I don't really think that's it. I've known a lot of women who had pain into the first several weeks after c-sections. I hadn't actually run into any who hadn't had it last that long, until I came online. I've run into it a little since, though. I've never had full pain control once my spinal has worn off, but I don't want full pain control, anyway. Anyway, I've never seen any signs that my pain is unusually hard to control - I've had fairly normal/typical results after my eye surgery, root canal, etc.

 

Oh, and for what it's worth, I do not consider myself to have given birth to my child either although she was certainly born.

 

I think I've talked to more women, overall, who feel that way about it, but there are a signifiant number in the "I gave birth" camp, as well. I think that aspect of having a c-section is very subjective.


 

post #10 of 11
Quote:

Originally Posted by Storm Bride View Post

I don't really think that's it. I've known a lot of women who had pain into the first several weeks after c-sections. I hadn't actually run into any who hadn't had it last that long, until I came online. I've run into it a little since, though. I've never had full pain control once my spinal has worn off, but I don't want full pain control, anyway. Anyway, I've never seen any signs that my pain is unusually hard to control - I've had fairly normal/typical results after my eye surgery, root canal, etc.

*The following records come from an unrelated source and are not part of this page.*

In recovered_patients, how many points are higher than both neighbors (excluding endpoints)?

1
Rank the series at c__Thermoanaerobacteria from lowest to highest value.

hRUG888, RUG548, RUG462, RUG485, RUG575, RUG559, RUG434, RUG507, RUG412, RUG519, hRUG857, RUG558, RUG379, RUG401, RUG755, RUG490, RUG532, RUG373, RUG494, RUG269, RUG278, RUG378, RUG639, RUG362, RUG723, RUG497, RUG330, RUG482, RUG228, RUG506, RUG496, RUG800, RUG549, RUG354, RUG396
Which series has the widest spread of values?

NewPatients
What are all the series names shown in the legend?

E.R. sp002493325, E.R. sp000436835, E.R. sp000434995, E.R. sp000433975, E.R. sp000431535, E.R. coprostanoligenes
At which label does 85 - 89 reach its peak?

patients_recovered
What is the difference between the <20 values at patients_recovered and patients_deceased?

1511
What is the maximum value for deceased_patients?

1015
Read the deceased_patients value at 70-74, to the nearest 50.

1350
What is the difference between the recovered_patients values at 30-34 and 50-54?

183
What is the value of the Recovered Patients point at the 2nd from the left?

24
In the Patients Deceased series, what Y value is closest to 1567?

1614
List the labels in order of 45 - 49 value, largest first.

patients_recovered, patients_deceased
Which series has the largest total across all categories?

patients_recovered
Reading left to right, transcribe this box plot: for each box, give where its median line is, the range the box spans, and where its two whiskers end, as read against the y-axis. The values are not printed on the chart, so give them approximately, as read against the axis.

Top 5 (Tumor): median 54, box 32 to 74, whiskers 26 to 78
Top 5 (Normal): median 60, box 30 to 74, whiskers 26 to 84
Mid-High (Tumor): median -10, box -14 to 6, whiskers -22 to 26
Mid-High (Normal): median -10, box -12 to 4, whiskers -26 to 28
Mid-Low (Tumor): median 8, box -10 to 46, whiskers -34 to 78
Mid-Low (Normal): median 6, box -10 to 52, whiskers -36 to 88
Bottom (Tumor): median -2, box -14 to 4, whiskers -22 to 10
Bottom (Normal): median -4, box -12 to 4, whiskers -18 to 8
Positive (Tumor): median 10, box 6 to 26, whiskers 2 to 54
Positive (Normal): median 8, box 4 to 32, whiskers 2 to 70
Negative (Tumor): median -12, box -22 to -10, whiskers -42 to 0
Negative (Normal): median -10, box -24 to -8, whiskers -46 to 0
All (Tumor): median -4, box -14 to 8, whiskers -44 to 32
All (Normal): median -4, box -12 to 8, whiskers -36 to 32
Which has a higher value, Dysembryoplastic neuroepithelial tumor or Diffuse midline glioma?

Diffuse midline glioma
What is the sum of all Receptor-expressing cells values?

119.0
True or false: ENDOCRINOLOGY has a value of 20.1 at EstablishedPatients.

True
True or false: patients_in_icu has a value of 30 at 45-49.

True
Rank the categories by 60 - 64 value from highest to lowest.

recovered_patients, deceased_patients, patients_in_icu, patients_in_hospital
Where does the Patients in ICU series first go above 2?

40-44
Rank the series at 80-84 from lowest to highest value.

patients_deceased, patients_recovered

I generally have a high tolerance for pain, but I had fairly signficant pain for at least 5-6 weeks after my c-section for no known reason (no complications, etc). As much as I tried to avoid painkillers, I had to take them much longer than I wanted just to be able to function.


 

 

post #11 of 11
Quote:
Originally Posted by Storm Bride View Post

 

Thank you for this. I (obviously) don't forget about his birthday - it's actually been on my mind more than usual for the last couple of weeks - but I do think I forget how much this time of year affects my emotional equilibrium. I should probably avoid the B&B forums until at least mid-November, but I never think of it until I'm already in the thick of it. I appreciate the mention, because it connected the dots in my head...and it's always nice to know that I'm not the only one who even remembers him. It does feel like that sometimes.

 

Of course it messes with your emotional equilibrium!  It would mess with anyones!  Try though, when you start getting down on yourself, and start thinking that you are a bad mom, to remember that your emotional equilibrium isn't quite at its best right now and stop thinking it.  And of course you're thinking about his birthday, its right around the corner, and while I can't even imagine how hard it is to face every year I can definitely believe that you think about it much more when its coming up.

 

Thanks again. I'm not sure I really agree, but it's food for thought, at least...


Then come back and read it when you're feeling better.  And really, you can't possibly believe all the posters here who post as though they've never made a single mistake - all parents make mistakes.  All parents make a lot of them - any parent who has never made a mistake isn't parenting at all.  You ARE a good mom - you've done so much for your children, and been through so much for them, that you couldn't possibly be a bad one.